Another benefit is providing healthy and tasty recipes, making the job of cafeteria staff a bit easier. “We have a dietician on staff that analyzes all the ingredients and makes sure the recipes and the menus meet with federal guidelines,” said Mills. “They have to make sure all the sodium requirements are met, that the students are getting enough whole grains. There’s a whole lot of stuff that no one ever sees that they [cafeteria workers] do and it’s really tough.”

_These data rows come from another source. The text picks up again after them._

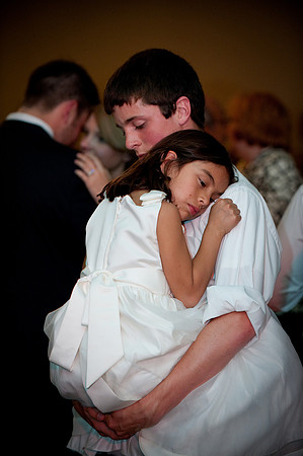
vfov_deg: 15.2
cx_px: 152
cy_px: 228
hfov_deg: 10.1
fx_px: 1708
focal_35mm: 135
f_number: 4
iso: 1600
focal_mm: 135
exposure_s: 1/60
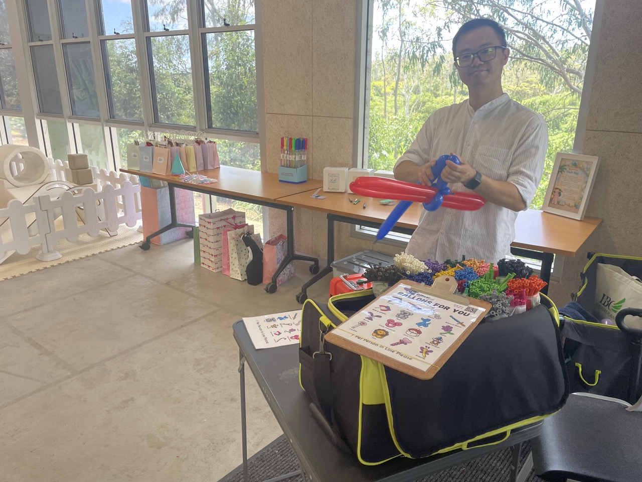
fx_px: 482
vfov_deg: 53.1
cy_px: 241
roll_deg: -0.3
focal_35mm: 26
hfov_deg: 67.3
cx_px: 321
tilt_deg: -18.2
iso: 80
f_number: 1.6
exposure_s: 1/100
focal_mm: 4.2
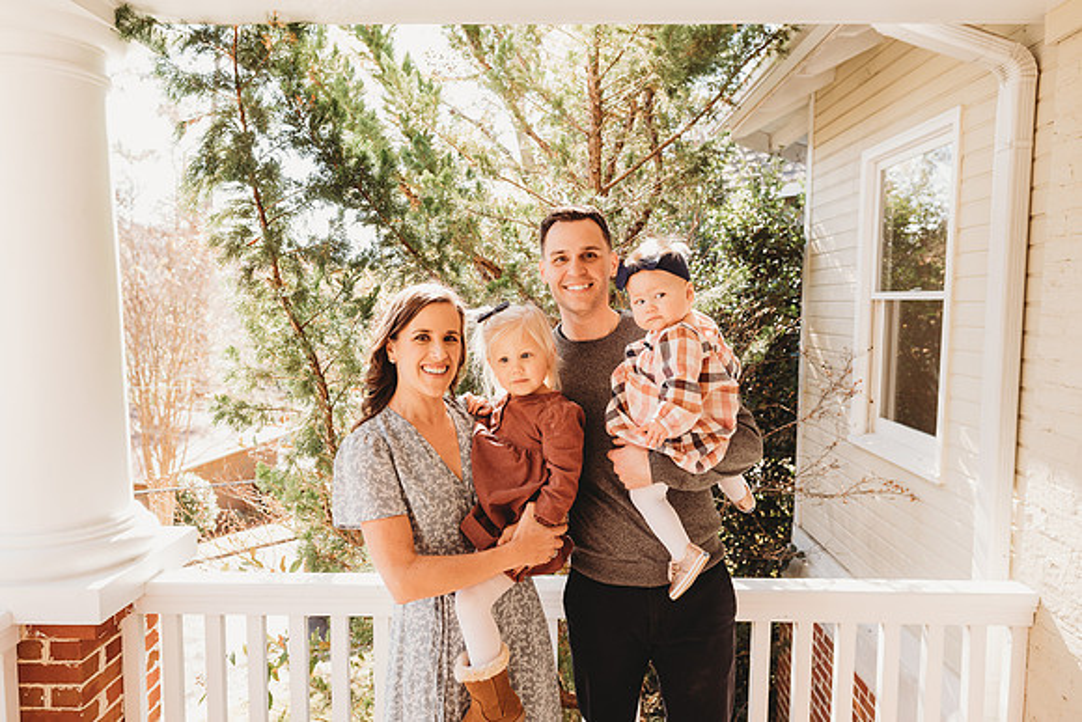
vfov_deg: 53.2
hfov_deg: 73.7
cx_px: 541
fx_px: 721
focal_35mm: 24
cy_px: 361
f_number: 4.5
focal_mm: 24
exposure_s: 1/200
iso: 400
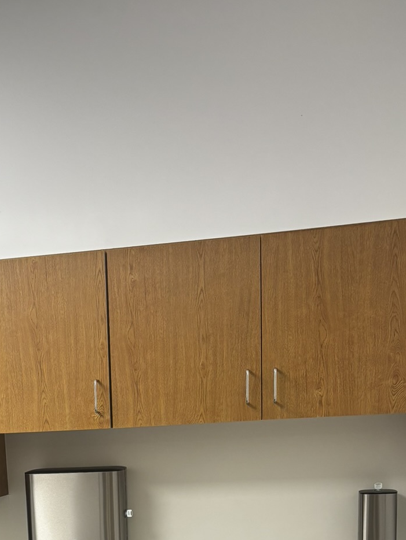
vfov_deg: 30.5
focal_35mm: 57
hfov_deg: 25.0
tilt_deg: -7.3
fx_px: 891
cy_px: 583
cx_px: 47
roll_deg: +2.9
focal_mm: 5.96
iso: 125
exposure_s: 1/120
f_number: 1.6
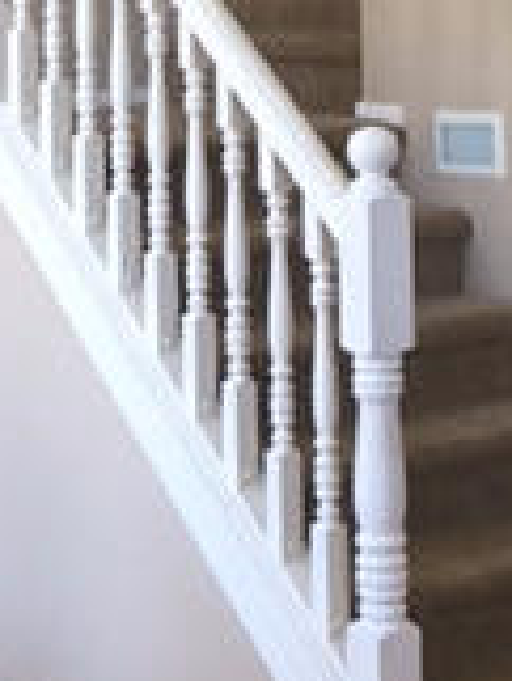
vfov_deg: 16.7
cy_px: -34
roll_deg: +1.9
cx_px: 288
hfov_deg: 12.9
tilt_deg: +0.9
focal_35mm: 115
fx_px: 2265
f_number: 2.2
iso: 50
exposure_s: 1/30
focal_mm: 4.15
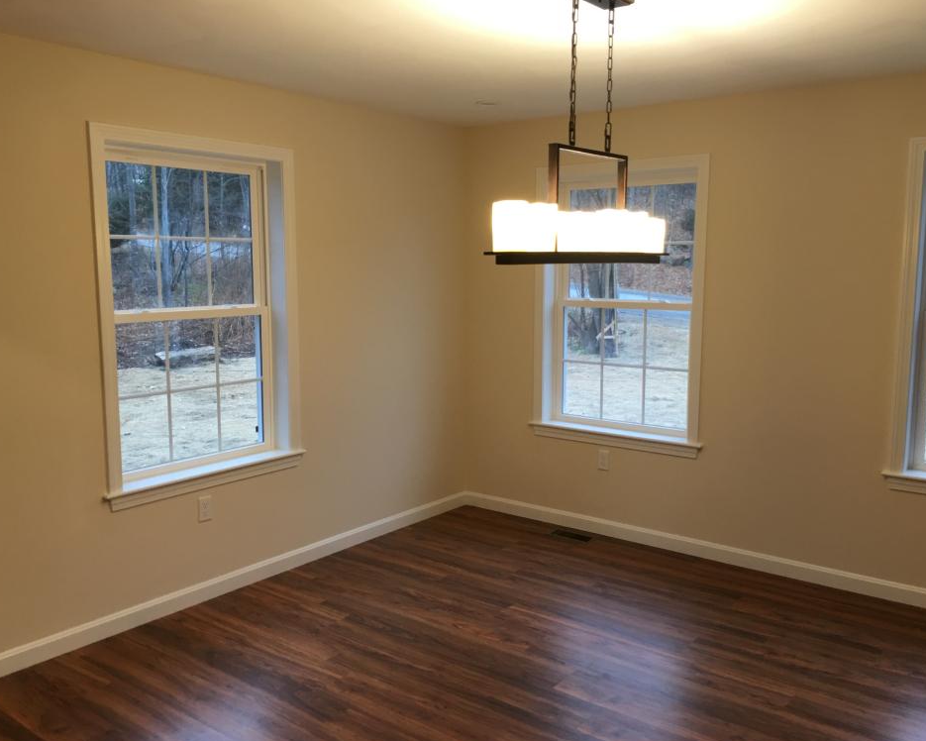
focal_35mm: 31
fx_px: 850
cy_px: 374
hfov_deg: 57.2
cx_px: 463
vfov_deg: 47.1
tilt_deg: -7.7
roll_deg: -1.2
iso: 25
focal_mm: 4.15
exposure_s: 1/15
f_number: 2.2
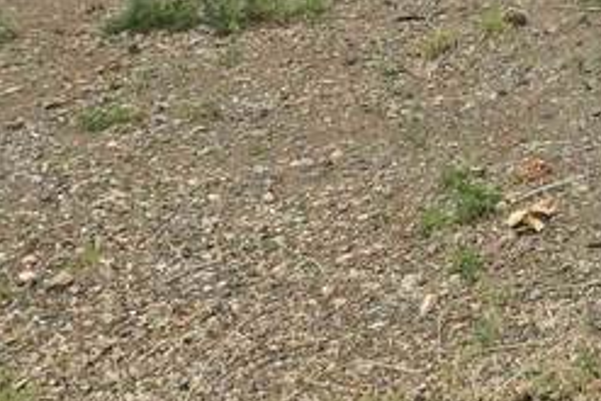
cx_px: 1124
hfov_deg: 14.3
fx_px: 2071
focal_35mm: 124
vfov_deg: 10.2
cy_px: -399
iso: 25
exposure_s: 1/1533
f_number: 1.8
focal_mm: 5.4
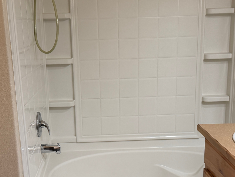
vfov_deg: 28.0
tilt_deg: -12.0
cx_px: 106
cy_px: 104
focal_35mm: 52
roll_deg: +2.3
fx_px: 353
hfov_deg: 36.8
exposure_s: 1/115
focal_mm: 6.76
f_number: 1.78
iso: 200
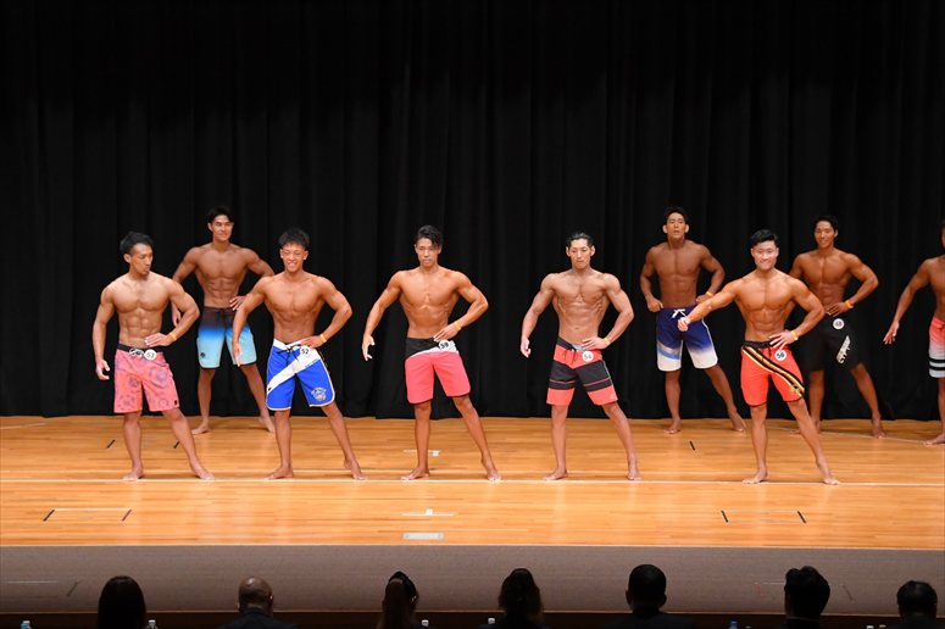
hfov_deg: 16.1
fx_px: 3332
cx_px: 472
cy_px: 314
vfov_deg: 10.8
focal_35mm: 127
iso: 4000
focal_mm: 85
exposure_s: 1/400
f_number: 5.6
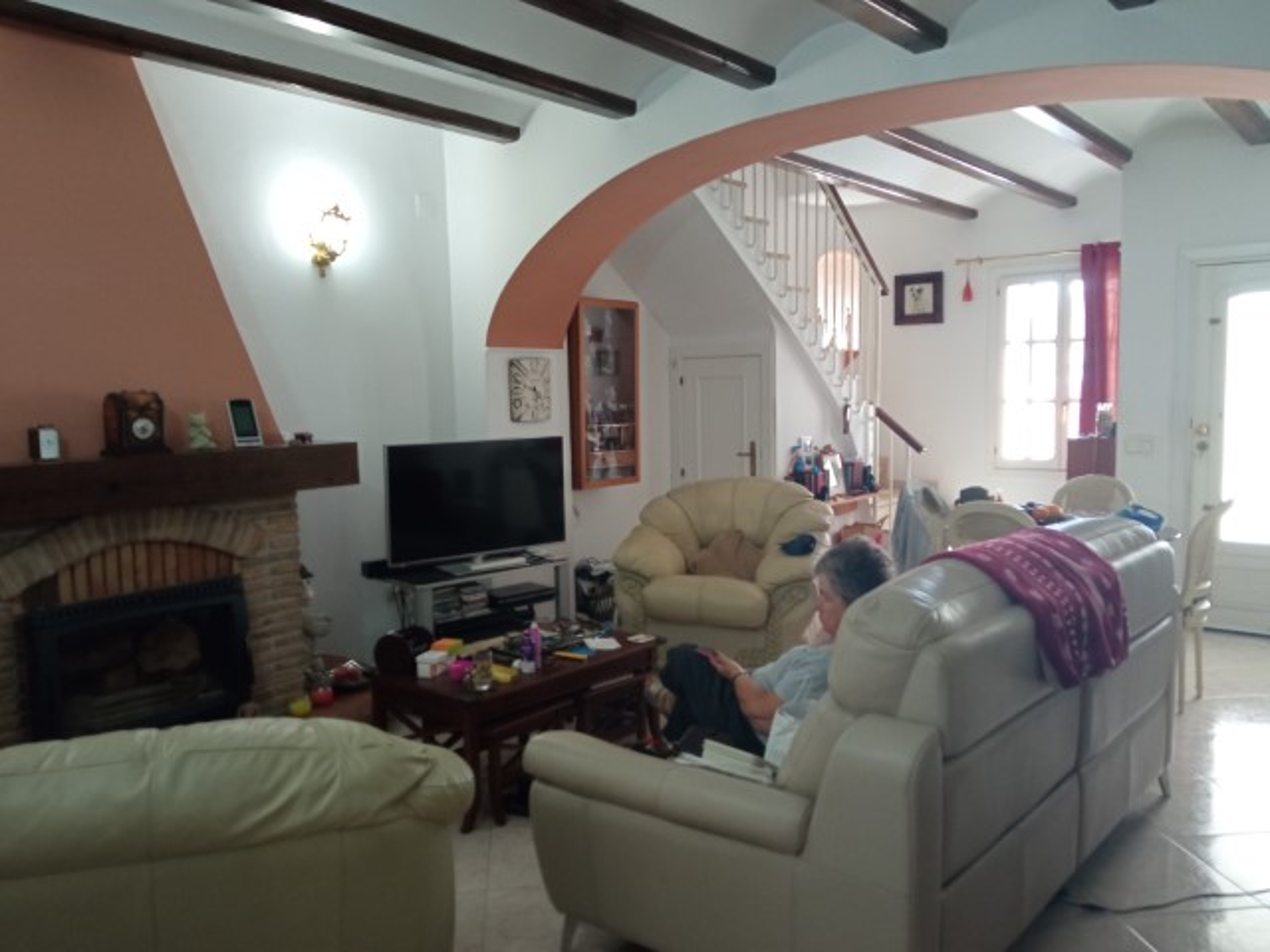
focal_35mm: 27
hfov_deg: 65.3
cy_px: 476
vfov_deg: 51.4
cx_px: 635
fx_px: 991
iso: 489
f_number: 2.2
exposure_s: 1/25
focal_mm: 3.79
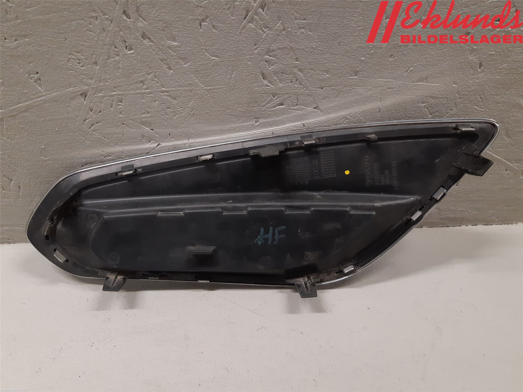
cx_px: 262
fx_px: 393
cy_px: 196
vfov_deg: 53.1
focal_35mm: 26
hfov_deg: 67.3
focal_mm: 3.93
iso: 125
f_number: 1.7
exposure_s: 1/50
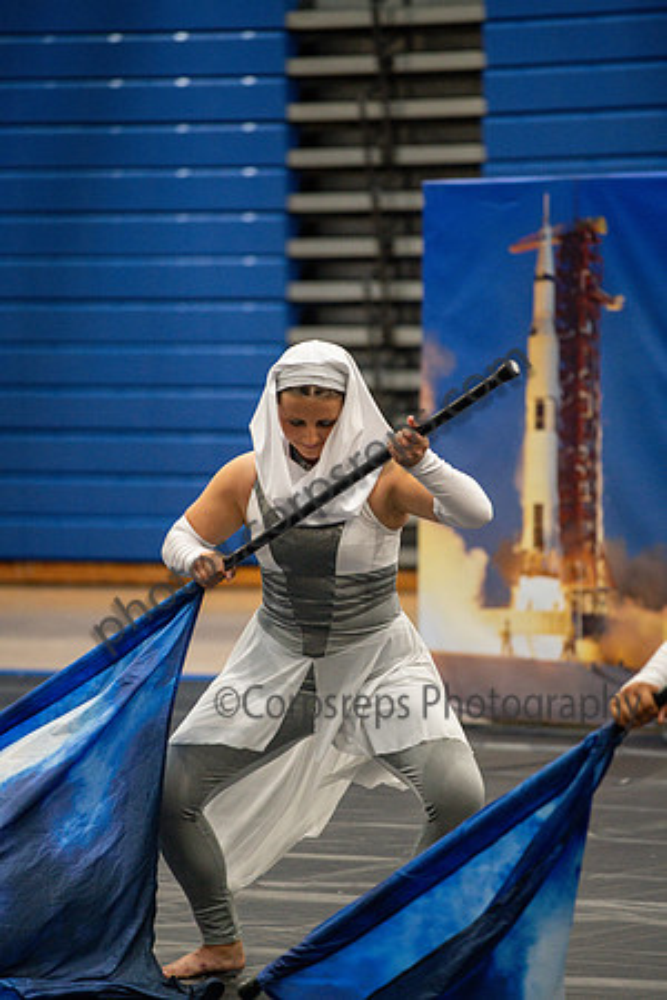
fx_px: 5141
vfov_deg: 11.1
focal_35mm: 185
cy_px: 500
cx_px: 334
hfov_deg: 7.4
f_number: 4
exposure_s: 1/500
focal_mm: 185
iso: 4500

Although Mills’ recipes are chalked full of healthy ingredients, by their taste, you wouldn’t guess it. On the first day his recipes were served at Acorn schools, the menu consisted of student’s choice of pizza and orange chicken, along with an all you can eat salad bar. “The pizza crust is made out of whole grains, as well as the breading on the chicken,” explained Mills. The orange chicken is baked, not fried, and served with brown rice, a healthier alternative to white rice. The pizza, on its whole grain crust, came with turkey pepperoni that tasted like ‘normal’ pepperoni and low-fat cheese. The students truly couldn’t tell the difference. And at the end of lunch, emptier trays were being brought up to wash than previously. Part of the hope is that students will choose to eat healthier at school, rather than bring their own lunch. “With the USDA nutrition standards, students don’t eat in the lunchroom like they use to,” said Bates. “We increase participation by having more choices. The students will have three choices daily,” said Mills.

The all you can eat salad bar is definitely a hit with students. “Students have to have a one-half cup of fruits and vegetables on their tray, according to guidelines,” said Mills. “We want to make sure they are getting that. With the salad bar, they have choices. They may not like broccoli, but they may like carrots. We want to offer them a variety on a daily basis.”

Mills also explained that his method is not an outsourced service. “I just consult and basically give them the tools they need and help them along. I don’t have any management responsibility over them at all. I just say, ‘this is how I would do it’ and if they want to do it that way, that’s what they do. They have my recipes and menus, access to me as a chef, and access to a registered dietician,” said Mills of the benefits that the school district reaps from his services. “We got the best of both worlds,” said Bates. “We still work for the school and keep our insurance and retirement, but we have the benefits of a food service company.”

Currently, K-12 Culinary Connection serves eight small school districts. Mills spends his days traveling between the districts, making sure everything is operating smoothly and gives tips. “I always think of ways to get the kids to participate. We do student surveys. We want to make sure the students like everything. They are our customers so we want to make sure they are enjoying what they are getting on a daily basis.”

Bates said, “Ouachita River School District hopes that having K-12 Culinary Connection here, that we are showing the students and their parents that we care about what we are serving them. We want to meet standards and at the same time, serve tasty food the kids will enjoy.”